Just then, he stopped, and abruptly walked away. I was left there quivering and wondering if I should now get up and get my jacket and leave. I sat there for a few minutes pondering the correct course of action in this culture, when suddenly he returned with a steaming hot towel that he very tightly wrapped around the top of my head as he leaned me back in the chair. Then he got some sort of moisturizing lotion and started working it into my face and eye sockets and nose, squeezing and pushing and preventing me from catching my breath. After a few minutes of this, he put hot towels on my face as well, and left me immobile with those on my face, with nothing but a tiny breathe hole for several long minutes. At this point I was pretty sure I must be on some sort of Indian version of Candid Camera, and any minute someone would come out to ask me how it felt and why didn’t I tell him to stop or figure out that this was all an elaborate joke.

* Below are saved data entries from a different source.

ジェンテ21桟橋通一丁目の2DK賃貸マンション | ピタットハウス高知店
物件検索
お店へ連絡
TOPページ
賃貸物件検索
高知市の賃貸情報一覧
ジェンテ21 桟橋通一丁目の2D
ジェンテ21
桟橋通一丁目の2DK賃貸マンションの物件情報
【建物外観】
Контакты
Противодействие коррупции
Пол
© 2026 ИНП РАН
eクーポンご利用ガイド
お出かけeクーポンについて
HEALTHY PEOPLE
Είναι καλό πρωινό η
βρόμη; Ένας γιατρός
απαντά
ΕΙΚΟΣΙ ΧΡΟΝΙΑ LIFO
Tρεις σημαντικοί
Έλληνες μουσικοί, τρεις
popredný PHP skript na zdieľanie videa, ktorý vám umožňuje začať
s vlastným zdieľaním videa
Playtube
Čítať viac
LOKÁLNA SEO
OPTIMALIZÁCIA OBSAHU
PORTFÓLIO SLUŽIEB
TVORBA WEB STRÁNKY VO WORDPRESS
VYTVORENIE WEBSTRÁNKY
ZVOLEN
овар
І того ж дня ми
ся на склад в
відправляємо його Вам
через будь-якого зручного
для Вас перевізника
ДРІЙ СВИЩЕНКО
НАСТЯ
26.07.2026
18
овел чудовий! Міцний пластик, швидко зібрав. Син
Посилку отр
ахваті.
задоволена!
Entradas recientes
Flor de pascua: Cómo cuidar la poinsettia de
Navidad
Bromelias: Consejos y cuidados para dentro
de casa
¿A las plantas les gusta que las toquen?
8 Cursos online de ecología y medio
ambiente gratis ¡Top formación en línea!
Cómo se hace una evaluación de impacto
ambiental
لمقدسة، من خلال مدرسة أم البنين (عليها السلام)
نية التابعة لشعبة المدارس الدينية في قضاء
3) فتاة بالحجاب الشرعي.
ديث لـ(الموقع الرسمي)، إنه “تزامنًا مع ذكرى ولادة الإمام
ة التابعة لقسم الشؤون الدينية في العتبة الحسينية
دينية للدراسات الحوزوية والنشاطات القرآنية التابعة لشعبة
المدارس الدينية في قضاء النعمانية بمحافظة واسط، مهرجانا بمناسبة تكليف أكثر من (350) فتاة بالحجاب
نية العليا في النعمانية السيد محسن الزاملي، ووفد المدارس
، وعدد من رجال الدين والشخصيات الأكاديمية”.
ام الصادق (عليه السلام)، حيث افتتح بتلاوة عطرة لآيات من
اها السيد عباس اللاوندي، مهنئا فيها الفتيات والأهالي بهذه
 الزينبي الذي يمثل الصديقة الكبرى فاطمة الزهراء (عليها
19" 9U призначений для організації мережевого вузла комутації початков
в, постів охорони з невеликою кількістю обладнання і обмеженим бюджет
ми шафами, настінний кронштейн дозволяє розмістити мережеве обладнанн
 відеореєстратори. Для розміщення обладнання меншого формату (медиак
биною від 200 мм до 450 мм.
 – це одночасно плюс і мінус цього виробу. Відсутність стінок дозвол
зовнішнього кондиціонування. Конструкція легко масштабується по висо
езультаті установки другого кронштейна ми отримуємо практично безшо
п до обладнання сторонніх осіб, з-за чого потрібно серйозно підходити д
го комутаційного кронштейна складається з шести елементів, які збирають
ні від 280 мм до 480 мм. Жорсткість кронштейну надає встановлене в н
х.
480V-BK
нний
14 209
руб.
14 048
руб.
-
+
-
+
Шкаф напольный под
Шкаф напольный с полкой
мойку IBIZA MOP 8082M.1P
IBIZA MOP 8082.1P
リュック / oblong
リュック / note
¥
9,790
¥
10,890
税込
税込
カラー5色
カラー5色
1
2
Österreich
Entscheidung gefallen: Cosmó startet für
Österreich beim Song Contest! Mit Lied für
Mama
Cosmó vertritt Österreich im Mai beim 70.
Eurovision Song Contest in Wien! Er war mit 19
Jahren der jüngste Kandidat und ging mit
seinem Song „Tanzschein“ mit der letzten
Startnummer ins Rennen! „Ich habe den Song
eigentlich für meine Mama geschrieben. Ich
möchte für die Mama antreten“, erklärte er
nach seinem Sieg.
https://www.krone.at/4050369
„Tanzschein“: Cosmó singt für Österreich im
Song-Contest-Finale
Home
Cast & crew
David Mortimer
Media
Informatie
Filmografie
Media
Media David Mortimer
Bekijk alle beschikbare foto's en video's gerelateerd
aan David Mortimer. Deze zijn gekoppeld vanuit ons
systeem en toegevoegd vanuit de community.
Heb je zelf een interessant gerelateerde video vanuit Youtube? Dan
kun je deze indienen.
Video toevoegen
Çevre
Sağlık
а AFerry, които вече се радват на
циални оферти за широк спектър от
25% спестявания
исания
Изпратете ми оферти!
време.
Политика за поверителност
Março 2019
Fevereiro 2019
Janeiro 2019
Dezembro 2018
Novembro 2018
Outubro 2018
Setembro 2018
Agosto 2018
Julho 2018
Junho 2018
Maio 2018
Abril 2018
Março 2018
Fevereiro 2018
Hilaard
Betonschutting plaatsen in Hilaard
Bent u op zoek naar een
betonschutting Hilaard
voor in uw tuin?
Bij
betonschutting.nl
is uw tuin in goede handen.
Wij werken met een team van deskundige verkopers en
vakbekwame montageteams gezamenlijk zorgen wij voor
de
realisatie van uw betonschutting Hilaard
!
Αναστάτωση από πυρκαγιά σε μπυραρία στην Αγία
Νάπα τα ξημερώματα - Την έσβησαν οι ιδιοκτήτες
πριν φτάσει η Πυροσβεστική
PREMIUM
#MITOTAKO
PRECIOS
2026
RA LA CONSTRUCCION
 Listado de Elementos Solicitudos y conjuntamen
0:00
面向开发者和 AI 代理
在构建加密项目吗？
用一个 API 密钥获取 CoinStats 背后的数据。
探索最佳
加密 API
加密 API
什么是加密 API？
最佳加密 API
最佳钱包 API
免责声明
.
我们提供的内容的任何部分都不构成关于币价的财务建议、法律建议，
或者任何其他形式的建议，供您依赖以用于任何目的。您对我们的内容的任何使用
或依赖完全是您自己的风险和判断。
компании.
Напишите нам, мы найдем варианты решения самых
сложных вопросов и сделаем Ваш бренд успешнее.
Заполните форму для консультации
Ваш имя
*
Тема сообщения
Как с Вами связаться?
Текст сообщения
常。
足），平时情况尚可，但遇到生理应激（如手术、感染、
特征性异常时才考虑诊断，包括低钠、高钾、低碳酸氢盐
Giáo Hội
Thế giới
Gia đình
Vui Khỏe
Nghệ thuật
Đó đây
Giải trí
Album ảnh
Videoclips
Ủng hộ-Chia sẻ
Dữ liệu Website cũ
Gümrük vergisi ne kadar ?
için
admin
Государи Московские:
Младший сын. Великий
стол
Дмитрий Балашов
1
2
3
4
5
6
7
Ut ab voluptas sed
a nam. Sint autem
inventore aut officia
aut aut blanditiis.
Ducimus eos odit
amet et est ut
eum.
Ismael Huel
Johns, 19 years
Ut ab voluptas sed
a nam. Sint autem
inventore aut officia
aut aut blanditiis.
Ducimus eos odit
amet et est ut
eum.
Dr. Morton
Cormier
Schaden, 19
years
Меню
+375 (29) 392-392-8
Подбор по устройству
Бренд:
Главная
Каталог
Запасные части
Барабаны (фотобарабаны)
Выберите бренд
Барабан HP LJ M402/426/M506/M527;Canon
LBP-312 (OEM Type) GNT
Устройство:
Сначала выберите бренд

Finally, he finished, and then washed my hair and dried it, and I paid and tipped and left. The entire encounter ended up costing about $16. And when I saw Ashni I asked her if it was normal to have this treatment for a simple head massage and she verified that it was as expected.

Wow. I definitely have to try this again sometime.

Limoncello hair spa


One of the guys I had met here recommended his barber, and I thought it couldn’t hurt to go for a trim, so I went about an hour ago. It was a tiny underground place at the corner of my street, really like an old man’s barber shop, nothing special at all. I got in and no one really spoke English, but I think I got across to them what I wanted, and they motioned me to sit in a chair. Then one of the mean wardens from the hamam I was in last week (well, he looked a lot like him) came over to begin my haircut. The first part of it, while very thorough, seemed to go as a normal haircut would. And then he moved onto my eyebrows before I could stop him (and worried a little that I would end up looking too plucked), and then to my ears (yes, as we get older hair grows there as well), and finally (I kid you not) to my nostrils with a special pair of scissors. He spent a fair amount of time there before dusting me off in a huge cloud of powder, then removing my many wrappings and cleaning up the lower back of my neck. I thought at this point I was done, but he pushed me gently back into the chair and moved to pick up a bottle from the counter. He then squeezed a lot of some very strong smelling lemon verbena alcohol pledge bug repellant liquid into his hands. He then wiped a bunch just under my nose (like the way they would kidnap people with chloroform back in 70’s action movies), and what was left he rubbed all over the rest of my head and began a very vigorous massage. I thought I would pass out from the stuff I was inhaling, so I wiped my nose a bit and started to come to while he was pounding away at my skull, face and neck. I have to admit that after it was over I felt mightily refreshed, if a little dizzy. And the whole thing was about 5 bucks! That was the best cheap spa treatment I have ever had. And my haircut looks pretty damn good, if I do say so.